Табор уходит | страница 31
— Вы это сами увидите, — ответил Серафим.
Потом отложил кирку и сказал:
— Нынче же вечером узнаете вы другого Серафима.
Бригада настороженно молчала. Некоторое время в участке карьера был слышен лишь звук удара кирок и камень. Мнения насчет Серафима в бригаде были самые разные. Кто–то считал его пророком, кто–то Учителем мудрости, кто–то посланником дьявола и властей, кто–то провокатором… Другие — сумасшедшим. Серафим в эти споры не вмешивался, знай себе учил тех, кто готов был слушать. Странный, всегда задумчивый мужчина, он поразил барак, когда прибыл. Зайдя в помещение, он вместо приветствия сказал:
— Молдаване новый народ Израилев, братья.
— И я буду свидетельствовать об этом сначала вам, а потом перед Богом, — добавил он.
И случится это, объяснил Серафим, очень–очень скоро…
Особенно люто возненавидели новичка заключенные из государственных служащих. У них к системе, превратившей Молдавию в черную дыру — о чем писали «Гвардиан», «Ле монд» и «Фигаро» и даже «Сан» как–то раз — не было. Вот они–то здесь и правда оказались не по злому умыслу. Сидели потому, что настало их время сидеть. Просто выросло новое поколение государственных служащих — чьих–то сыновей, племянников, родственников, — которым тоже нужно было усесться в кресла. А так как Россия и ЕС кредитов Молдавии больше не давали, и число служащих было ограничено, проще было посадить старого бюрократа в лагерь, чем создать новое теплое место, или платить пенсию. Тем более, что пенсии в Молдавии отменили еще в самом начале правления четвертого президента, Михая Гимпу…

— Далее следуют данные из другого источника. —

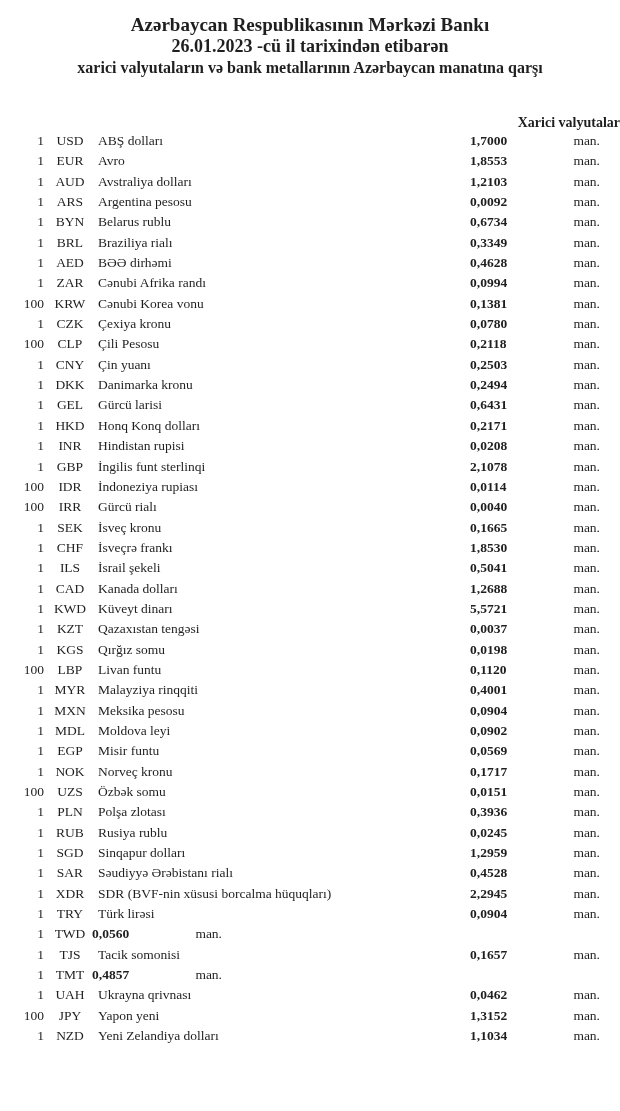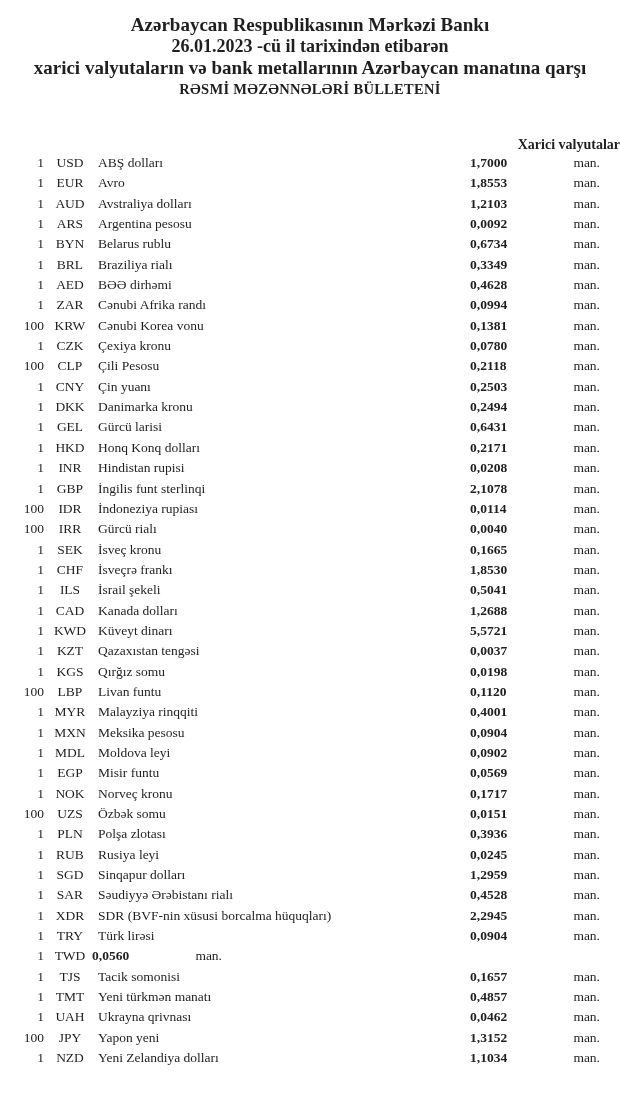--- a/index.html
+++ b/index.html
@@ -24,21 +24,21 @@
     font-size: 19px;
     font-weight: bold;
     line-height: 22px;
   }
   .date-line {
     font-size: 18px;
     font-weight: bold;
     line-height: 21px;
   }
   .subtitle-line {
-    font-size: 19px;
+    font-size: 16px;
     font-weight: bold;
     line-height: 21px;
   }
   .bulletin-title {
     font-size: 14.5px;
     font-weight: bold;
     line-height: 22px;
     letter-spacing: 0.3px;
   }
   .section-title {
@@ -90,21 +90,20 @@
 </style>
 </head>
 <body>
 
 <div class="page">
 
   <div class="doc-header">
     <div class="bank-name">Azərbaycan Respublikasının Mərkəzi Bankı</div>
     <div class="date-line">26.01.2023 -cü il tarixindən etibarən</div>
     <div class="subtitle-line">xarici valyutaların və bank metallarının Azərbaycan manatına qarşı</div>
-    <div class="bulletin-title">RƏSMİ MƏZƏNNƏLƏRİ BÜLLETENİ</div>
   </div>
 
   <div class="section-title">Xarici valyutalar</div>
 
   <div class="rates-table">
     <div class="rate-row">
       <span class="col-qty">1</span>
       <span class="col-code">USD</span>
       <span class="col-name">ABŞ dolları</span>
       <span class="col-rate">1,7000</span>
@@ -371,21 +370,21 @@
       <span class="col-qty">1</span>
       <span class="col-code">PLN</span>
       <span class="col-name">Polşa zlotası</span>
       <span class="col-rate">0,3936</span>
       <span class="col-unit">man.</span>
     </div>
 
     <div class="rate-row">
       <span class="col-qty">1</span>
       <span class="col-code">RUB</span>
-      <span class="col-name">Rusiya leyi</span>
+      <span class="col-name">Rusiya rublu</span>
       <span class="col-rate">0,0245</span>
       <span class="col-unit">man.</span>
     </div>
 
     <div class="rate-row">
       <span class="col-qty">1</span>
       <span class="col-code">SGD</span>
       <span class="col-name">Sinqapur dolları</span>
       <span class="col-rate">1,2959</span>
       <span class="col-unit">man.</span>
@@ -426,21 +425,20 @@
       <span class="col-qty">1</span>
       <span class="col-code">TJS</span>
       <span class="col-name">Tacik somonisi</span>
       <span class="col-rate">0,1657</span>
       <span class="col-unit">man.</span>
     </div>
 
     <div class="rate-row">
       <span class="col-qty">1</span>
       <span class="col-code">TMT</span>
-      <span class="col-name">Yeni türkmən manatı</span>
       <span class="col-rate">0,4857</span>
       <span class="col-unit">man.</span>
     </div>
 
     <div class="rate-row">
       <span class="col-qty">1</span>
       <span class="col-code">UAH</span>
       <span class="col-name">Ukrayna qrivnası</span>
       <span class="col-rate">0,0462</span>
       <span class="col-unit">man.</span>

Так что тюрьма для государственных служащих в Молдавии была не нарушением правил игры, а их частью. И стукач Сахарняну, — чье место занял написавший на него донос молодой журналист Костик Танасе, — это знал.
— Неясные вещи ты говоришь, Серафим, — буркнул он.
— Нынче же утром, — сказал Серафим, — все тебе станет ясно, Сахарняну.
— На что ты намекаешь?! — спросил нервно Сахарняну.
— Не ищи намеков там, где их нет, — сказал Серафим.
— Какой странный намек, — подумал Сахарняну.
В это время к Серафиму подбежал молодой парень, еще мальчишка — получивший свои 15 лет за воровство брюк, — с тачкой. Ботезату с улыбкой бросил камень в тачку и сказал юноше:
— Нынче же ночью станешь мной и поведешь за собой людей.
— О чем ты? — спросил безразлично усталый парень.
— Ночь объяснит то, что не смог я, — сказал Ботезату.
— Я не по этим делам, — сказал парень, опасавшийся тюремной педерастии.